Excerpt to read:
· · · · · · ·
A complete description of the manner in which shares may be purchased, redeemed
or exchanged appears in the Prospectus under "Shareholder Guide." Shares of the
Funds are offered at the net asset value next computed following receipt of the
order by the dealer (and/or the Distributor) or by the Trust's transfer agent,
DST Systems, Inc. ("Transfer Agent"), plus, for Class A shares (of all Funds
except the Money Market Fund), a varying sales charge depending upon the class
of shares purchased and the amount of money invested, as set forth in the
Prospectus. Authorized dealers will be paid commissions on shares sold in
Classes A, B and C, at net asset value, which at the time of investment would
have been subject to the imposition of a contingent deferred sales charge if
liquidated. The Distributor may, from time to time, at its discretion, allow the
selling dealer to retain 100% of such sales charge, and such dealer may
therefore be deemed an "underwriter" under the Securities Act of 1933, as
amended. The Distributor, at its expense, may also provide additional
promotional incentives to dealers in connection with sales of shares of the
Funds and other funds managed by the Investment Manager. In some instances, such
incentives may be made available only to dealers whose representatives have sold
or are expected to sell significant amounts of such shares. The incentives may
include payment for travel expenses, including lodging, incurred in connection
with trips taken by qualifying registered representatives and members of their
families to locations within or outside of the United States, merchandise or

                                      B-50
<PAGE>
other items. Dealers may not use sales of the Fund's shares to qualify for the
incentives to the extent such may be prohibited by the laws of any state.
· · · · · · ·
Assignment A:
Can you convert the listing lines, starting at the one containing "Cf. <http://openid.net/" and ending at the one containing "doméstica estándar.", into a JSON list of strings with one string per line and blank lines omitted?

[Entries taken from a collection]
· · · · · · ·
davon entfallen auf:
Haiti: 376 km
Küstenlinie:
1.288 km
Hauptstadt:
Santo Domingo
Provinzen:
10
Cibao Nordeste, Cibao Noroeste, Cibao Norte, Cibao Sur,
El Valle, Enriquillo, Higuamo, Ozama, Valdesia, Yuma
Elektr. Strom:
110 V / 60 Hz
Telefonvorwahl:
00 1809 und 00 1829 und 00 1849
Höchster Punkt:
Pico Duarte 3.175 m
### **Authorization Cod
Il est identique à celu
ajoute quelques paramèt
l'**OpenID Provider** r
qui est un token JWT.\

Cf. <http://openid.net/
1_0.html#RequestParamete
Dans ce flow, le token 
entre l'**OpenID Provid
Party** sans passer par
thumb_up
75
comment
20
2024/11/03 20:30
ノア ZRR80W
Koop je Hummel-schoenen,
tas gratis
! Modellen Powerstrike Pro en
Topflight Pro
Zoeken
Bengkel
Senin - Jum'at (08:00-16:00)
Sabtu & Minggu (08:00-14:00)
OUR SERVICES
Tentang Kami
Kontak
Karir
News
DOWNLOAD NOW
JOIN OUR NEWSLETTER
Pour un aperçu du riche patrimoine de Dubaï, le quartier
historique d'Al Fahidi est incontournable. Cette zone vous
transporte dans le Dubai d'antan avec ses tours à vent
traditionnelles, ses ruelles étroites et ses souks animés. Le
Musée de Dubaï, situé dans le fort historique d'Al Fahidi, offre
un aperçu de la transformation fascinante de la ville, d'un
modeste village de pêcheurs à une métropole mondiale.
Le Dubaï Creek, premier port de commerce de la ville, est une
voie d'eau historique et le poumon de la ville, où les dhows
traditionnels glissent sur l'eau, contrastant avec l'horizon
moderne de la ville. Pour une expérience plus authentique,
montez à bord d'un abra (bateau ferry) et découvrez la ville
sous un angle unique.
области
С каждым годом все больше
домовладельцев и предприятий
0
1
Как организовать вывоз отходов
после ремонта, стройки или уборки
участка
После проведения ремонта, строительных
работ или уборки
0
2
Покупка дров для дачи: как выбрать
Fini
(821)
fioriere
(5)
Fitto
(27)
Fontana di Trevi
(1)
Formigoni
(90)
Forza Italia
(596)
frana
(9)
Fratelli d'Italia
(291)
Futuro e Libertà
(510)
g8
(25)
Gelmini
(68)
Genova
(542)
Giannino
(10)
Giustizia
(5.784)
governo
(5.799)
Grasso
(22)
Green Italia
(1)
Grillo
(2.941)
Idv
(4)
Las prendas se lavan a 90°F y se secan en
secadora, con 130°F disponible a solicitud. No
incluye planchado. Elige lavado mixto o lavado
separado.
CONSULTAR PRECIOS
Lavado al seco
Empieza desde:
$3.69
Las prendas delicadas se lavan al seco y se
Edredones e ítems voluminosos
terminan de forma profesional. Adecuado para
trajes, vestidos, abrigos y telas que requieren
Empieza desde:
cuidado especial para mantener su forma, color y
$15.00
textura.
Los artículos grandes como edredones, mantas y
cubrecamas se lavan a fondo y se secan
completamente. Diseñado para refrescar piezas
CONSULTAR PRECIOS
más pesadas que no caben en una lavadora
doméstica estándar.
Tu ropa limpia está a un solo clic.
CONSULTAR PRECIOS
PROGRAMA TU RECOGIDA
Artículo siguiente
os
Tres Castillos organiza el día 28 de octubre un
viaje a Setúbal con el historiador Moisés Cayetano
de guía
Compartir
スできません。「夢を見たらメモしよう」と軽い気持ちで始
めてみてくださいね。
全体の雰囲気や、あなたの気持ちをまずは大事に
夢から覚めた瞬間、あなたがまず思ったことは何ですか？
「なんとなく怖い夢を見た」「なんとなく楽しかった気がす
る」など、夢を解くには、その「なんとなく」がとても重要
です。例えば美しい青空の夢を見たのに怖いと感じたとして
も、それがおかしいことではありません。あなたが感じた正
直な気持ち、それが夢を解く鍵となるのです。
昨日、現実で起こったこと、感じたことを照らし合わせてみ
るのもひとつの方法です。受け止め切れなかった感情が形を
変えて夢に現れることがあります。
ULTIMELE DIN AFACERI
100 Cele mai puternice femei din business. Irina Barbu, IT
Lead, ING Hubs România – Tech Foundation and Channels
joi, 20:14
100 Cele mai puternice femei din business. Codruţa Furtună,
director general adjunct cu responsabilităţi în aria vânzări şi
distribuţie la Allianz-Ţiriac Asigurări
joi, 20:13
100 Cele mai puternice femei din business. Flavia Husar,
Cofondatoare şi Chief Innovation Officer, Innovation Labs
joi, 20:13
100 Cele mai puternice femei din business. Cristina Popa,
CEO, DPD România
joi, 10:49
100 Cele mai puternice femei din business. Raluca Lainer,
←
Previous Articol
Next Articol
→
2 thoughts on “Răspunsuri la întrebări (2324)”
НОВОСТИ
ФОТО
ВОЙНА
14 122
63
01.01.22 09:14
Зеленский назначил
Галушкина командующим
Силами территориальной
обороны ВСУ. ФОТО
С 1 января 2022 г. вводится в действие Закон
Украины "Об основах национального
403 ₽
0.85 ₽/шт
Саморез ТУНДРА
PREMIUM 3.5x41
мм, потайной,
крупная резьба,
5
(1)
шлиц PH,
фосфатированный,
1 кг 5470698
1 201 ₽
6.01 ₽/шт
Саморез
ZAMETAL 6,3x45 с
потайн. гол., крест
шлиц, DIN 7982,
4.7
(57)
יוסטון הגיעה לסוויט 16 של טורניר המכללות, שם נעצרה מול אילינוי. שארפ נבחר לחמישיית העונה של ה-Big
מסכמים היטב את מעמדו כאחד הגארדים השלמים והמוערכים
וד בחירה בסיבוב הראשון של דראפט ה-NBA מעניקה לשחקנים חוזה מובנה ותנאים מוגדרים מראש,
· · · · · · ·
Assignment B:
In the excerpt on purchasing fund shares, which company serves as the Trust's transfer agent?

Your response A:
[
  "Cf. <http://openid.net/",
  "1_0.html#RequestParamete",
  "Dans ce flow, le token ",
  "entre l'**OpenID Provid",
  "Party** sans passer par",
  "thumb_up",
  "75",
  "comment",
  "20",
  "2024/11/03 20:30",
  "ノア ZRR80W",
  "Koop je Hummel-schoenen,",
  "tas gratis",
  "! Modellen Powerstrike Pro en",
  "Topflight Pro",
  "Zoeken",
  "Bengkel",
  "Senin - Jum'at (08:00-16:00)",
  "Sabtu & Minggu (08:00-14:00)",
  "OUR SERVICES",
  "Tentang Kami",
  "Kontak",
  "Karir",
  "News",
  "DOWNLOAD NOW",
  "JOIN OUR NEWSLETTER",
  "Pour un aperçu du riche patrimoine de Dubaï, le quartier",
  "historique d'Al Fahidi est incontournable. Cette zone vous",
  "transporte dans le Dubai d'antan avec ses tours à vent",
  "traditionnelles, ses ruelles étroites et ses souks animés. Le",
  "Musée de Dubaï, situé dans le fort historique d'Al Fahidi, offre",
  "un aperçu de la transformation fascinante de la ville, d'un",
  "modeste village de pêcheurs à une métropole mondiale.",
  "Le Dubaï Creek, premier port de commerce de la ville, est une",
  "voie d'eau historique et le poumon de la ville, où les dhows",
  "traditionnels glissent sur l'eau, contrastant avec l'horizon",
  "moderne de la ville. Pour une expérience plus authentique,",
  "montez à bord d'un abra (bateau ferry) et découvrez la ville",
  "sous un angle unique.",
  "области",
  "С каждым годом все больше",
  "домовладельцев и предприятий",
  "0",
  "1",
  "Как организовать вывоз отходов",
  "после ремонта, стройки или уборки",
  "участка",
  "После проведения ремонта, строительных",
  "работ или уборки",
  "0",
  "2",
  "Покупка дров для дачи: как выбрать",
  "Fini",
  "(821)",
  "fioriere",
  "(5)",
  "Fitto",
  "(27)",
  "Fontana di Trevi",
  "(1)",
  "Formigoni",
  "(90)",
  "Forza Italia",
  "(596)",
  "frana",
  "(9)",
  "Fratelli d'Italia",
  "(291)",
  "Futuro e Libertà",
  "(510)",
  "g8",
  "(25)",
  "Gelmini",
  "(68)",
  "Genova",
  "(542)",
  "Giannino",
  "(10)",
  "Giustizia",
  "(5.784)",
  "governo",
  "(5.799)",
  "Grasso",
  "(22)",
  "Green Italia",
  "(1)",
  "Grillo",
  "(2.941)",
  "Idv",
  "(4)",
  "Las prendas se lavan a 90°F y se secan en",
  "secadora, con 130°F disponible a solicitud. No",
  "incluye planchado. Elige lavado mixto o lavado",
  "separado.",
  "CONSULTAR PRECIOS",
  "Lavado al seco",
  "Empieza desde:",
  "$3.69",
  "Las prendas delicadas se lavan al seco y se",
  "Edredones e ítems voluminosos",
  "terminan de forma profesional. Adecuado para",
  "trajes, vestidos, abrigos y telas que requieren",
  "Empieza desde:",
  "cuidado especial para mantener su forma, color y",
  "$15.00",
  "textura.",
  "Los artículos grandes como edredones, mantas y",
  "cubrecamas se lavan a fondo y se secan",
  "completamente. Diseñado para refrescar piezas",
  "CONSULTAR PRECIOS",
  "más pesadas que no caben en una lavadora",
  "doméstica estándar."
]

Your response B:
DST Systems, Inc.